:: Work order ::
Word for word, and without a single picture, repeat the entries.

:: Excerpted records ::
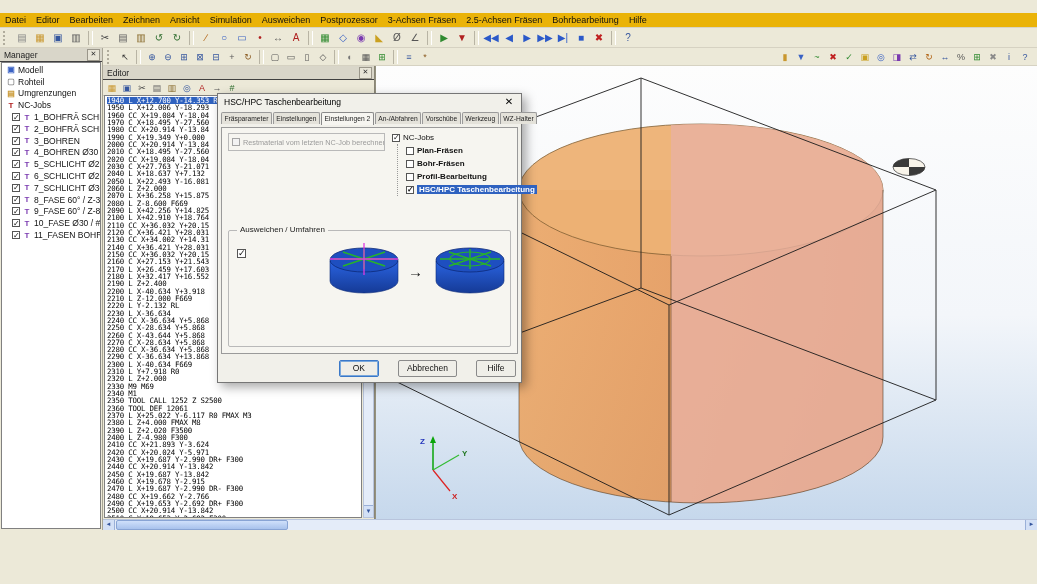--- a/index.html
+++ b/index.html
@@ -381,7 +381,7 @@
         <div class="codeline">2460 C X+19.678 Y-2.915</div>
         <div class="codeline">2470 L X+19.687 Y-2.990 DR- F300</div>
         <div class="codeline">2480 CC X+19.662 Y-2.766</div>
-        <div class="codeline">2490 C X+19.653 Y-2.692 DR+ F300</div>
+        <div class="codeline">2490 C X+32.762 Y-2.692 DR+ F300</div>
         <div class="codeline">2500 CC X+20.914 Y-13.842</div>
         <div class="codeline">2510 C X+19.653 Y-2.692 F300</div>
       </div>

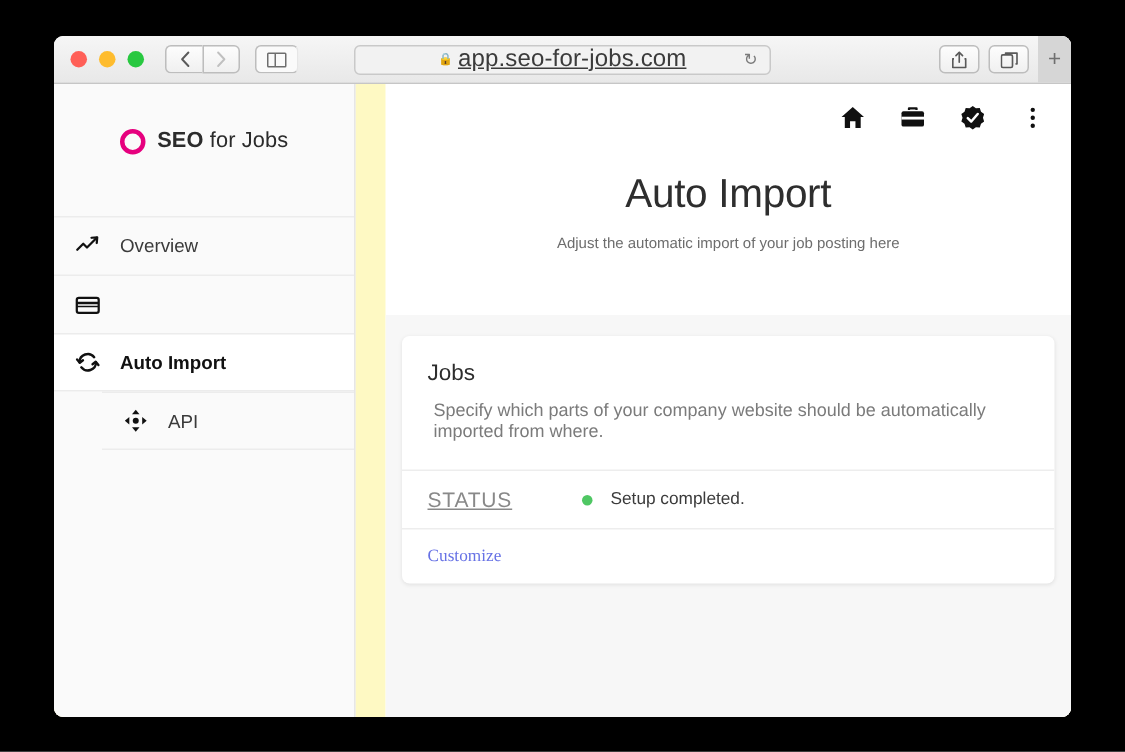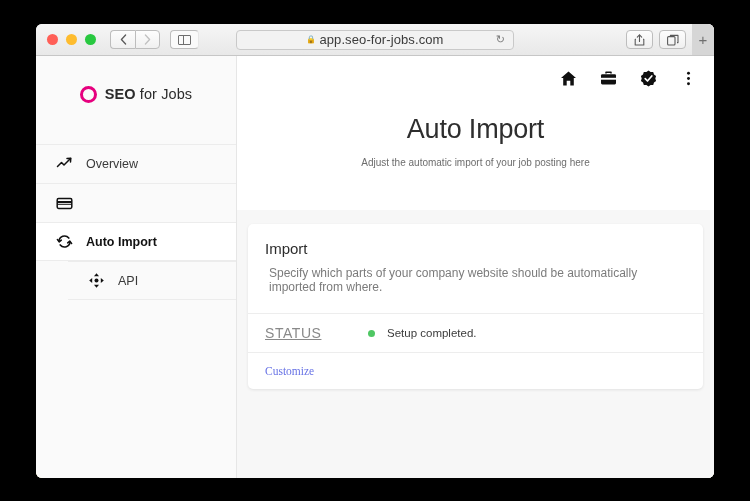--- a/index.html
+++ b/index.html
@@ -99,9 +99,10 @@
     box-sizing: border-box;
   }
   .url-text {
-    font-size: 13px;
+    font-size: 16px;
     color: #3b3b3b;
     letter-spacing: 0.1px;
+    text-decoration: underline;
   }
   .lock {
     font-size: 8px;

:: Written solution ::
--- a/index.html
+++ b/index.html
@@ -381,7 +381,7 @@
         <div class="codeline">2460 C X+19.678 Y-2.915</div>
         <div class="codeline">2470 L X+19.687 Y-2.990 DR- F300</div>
         <div class="codeline">2480 CC X+19.662 Y-2.766</div>
-        <div class="codeline">2490 C X+19.653 Y-2.692 DR+ F300</div>
+        <div class="codeline">2490 C X+32.762 Y-2.692 DR+ F300</div>
         <div class="codeline">2500 CC X+20.914 Y-13.842</div>
         <div class="codeline">2510 C X+19.653 Y-2.692 F300</div>
       </div>

--- a/index.html
+++ b/index.html
@@ -99,9 +99,10 @@
     box-sizing: border-box;
   }
   .url-text {
-    font-size: 13px;
+    font-size: 16px;
     color: #3b3b3b;
     letter-spacing: 0.1px;
+    text-decoration: underline;
   }
   .lock {
     font-size: 8px;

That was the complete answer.